- _Directions_
Rewrite all of the material below with "Бесплатный замер" changed to "Бесплатная консультация" and everything else kept the same, leaving out the pictures.

┄┄┄┄┄┄

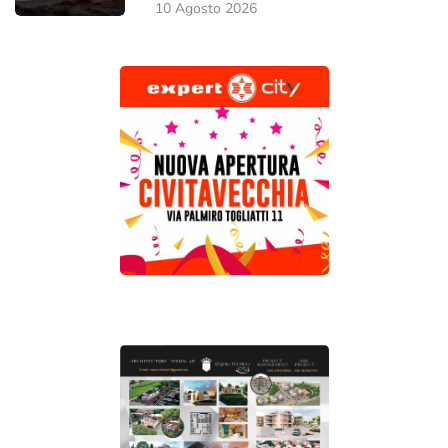
10 Agosto 2026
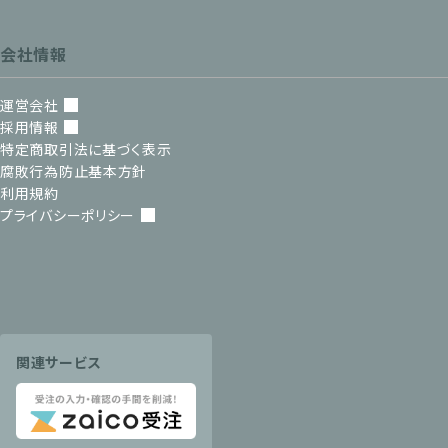
会社情報
運営会社
採用情報
特定商取引法に基づく表示
腐敗行為防止基本方針
利用規約
プライバシーポリシー
関連サービス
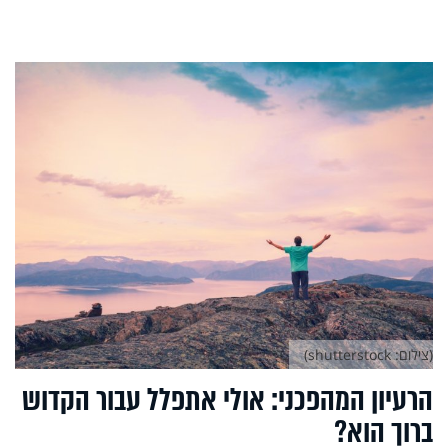
(צילום: shutterstock)
הרעיון המהפכני: אולי אתפלל עבור הקדוש
ברוך הוא?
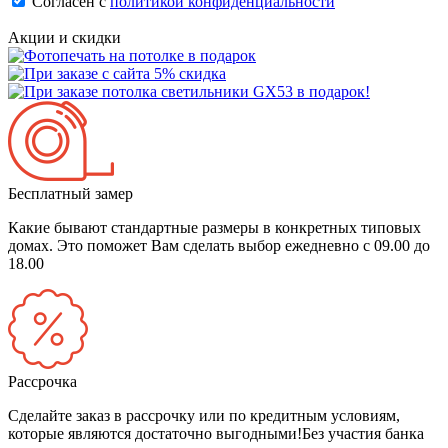
Согласен с
политикой конфиденциальности
Акции и скидки
Бесплатный замер
Какие бывают стандартные размеры в конкретных типовых
домах. Это поможет Вам сделать выбор
ежедневно с 09.00 до
18.00
Рассрочка
Сделайте заказ в рассрочку или по кредитным условиям,
которые являются достаточно выгодными!
Без участия банка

┄┄┄┄┄┄

- _Your solution_
10 Agosto 2026
会社情報
運営会社
採用情報
特定商取引法に基づく表示
腐敗行為防止基本方針
利用規約
プライバシーポリシー
関連サービス
(צילום: shutterstock)
הרעיון המהפכני: אולי אתפלל עבור הקדוש
ברוך הוא?
Согласен с
политикой конфиденциальности
Акции и скидки
Бесплатная консультация
Какие бывают стандартные размеры в конкретных типовых
домах. Это поможет Вам сделать выбор
ежедневно с 09.00 до
18.00
Рассрочка
Сделайте заказ в рассрочку или по кредитным условиям,
которые являются достаточно выгодными!
Без участия банка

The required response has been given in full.